Hace tiempo que no vivo los Domingos como antes. Solían
marcar el final de un ciclo ficticio, un día de recogimiento y resaca, una
tarde de sacar a pasear la pereza y la melancolía. Por alguna razón y aunque
siga viviendo fuera del ciclo, siguen siéndolo. Porque las malas costumbres
nunca mueren.
Y es en las horas frágiles, cuando el sol cae y bajo las
chispas de lluvia muere la luz diurna, que la cabeza da vueltas, y vueltas, y
no es el mareo embriagador de la cerveza, es la neurosis de la vida
insatisfecha. Es un par de grilletes de años previos arrastrándote hacia las
espirales que habías dejado atrás. La fuerza bruta del sentimiento venciendo a
tu raciocinio.
Así que me siento y escribo. Como he hecho siempre. Escribo
porque es mejor vomitar por las puntas de los dedos que dejar la bilis en el interior
de mi cabeza.

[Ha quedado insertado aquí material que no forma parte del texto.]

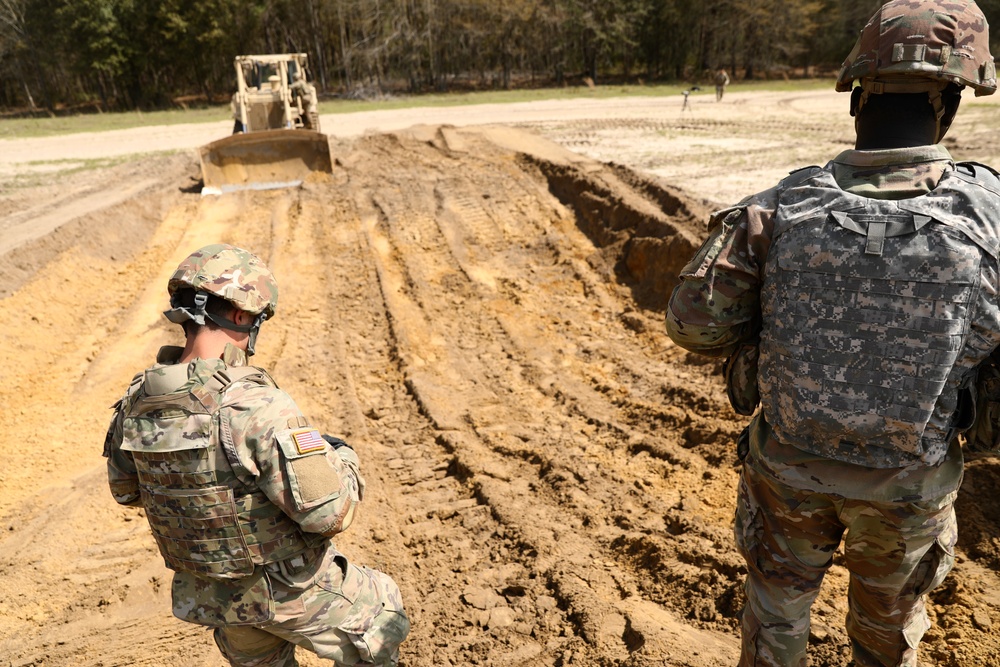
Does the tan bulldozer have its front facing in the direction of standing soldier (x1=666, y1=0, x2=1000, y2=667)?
yes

Porque, como todos los desechos del cuerpo, mejor fuera que dentro. No quieres acumular mierda de nadie en tu cabeza y mucho menos la tuya
propia, así que simplemente suelto lo que me molesta. Como he hecho siempre.
Con casi todo.
El futuro es siempre una apuesta arriesgada pero lo es aún
más estos días. Supongo que ello contribuye a que el clima de mi interior esté
perfectamente representado por la lluvia y la bóveda gris, gruesa y grave de
ahí afuera. Cuando el camino está embarrado es más difícil saber si te has
salido de él. Y eso es todo cuanto somos, ¿no? Caminos. Da igual hacia qué
dirección los sigas, vas a seguir topándote contigo mismo.

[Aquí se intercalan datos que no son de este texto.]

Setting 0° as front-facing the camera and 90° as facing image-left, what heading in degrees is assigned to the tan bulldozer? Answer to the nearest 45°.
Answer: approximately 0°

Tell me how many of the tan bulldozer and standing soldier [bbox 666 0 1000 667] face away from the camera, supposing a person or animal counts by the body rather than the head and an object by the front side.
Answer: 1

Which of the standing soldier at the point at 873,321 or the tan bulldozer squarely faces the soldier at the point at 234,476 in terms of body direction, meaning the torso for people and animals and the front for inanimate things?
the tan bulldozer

Ojalá pudiéramos sentarnos y hablar como antes. Y dejar escurrir
el Domingo en la compañía silenciosa del humo y la bebida y un par de risas y
toses. Pero como tantas cosas en la vida, los ojalás son fardos que dejar atrás
en el camino. Si cargas tu espalda con demasiados de ellos, no llegarás a
ninguna parte. Mucho menos a donde quieres llegar.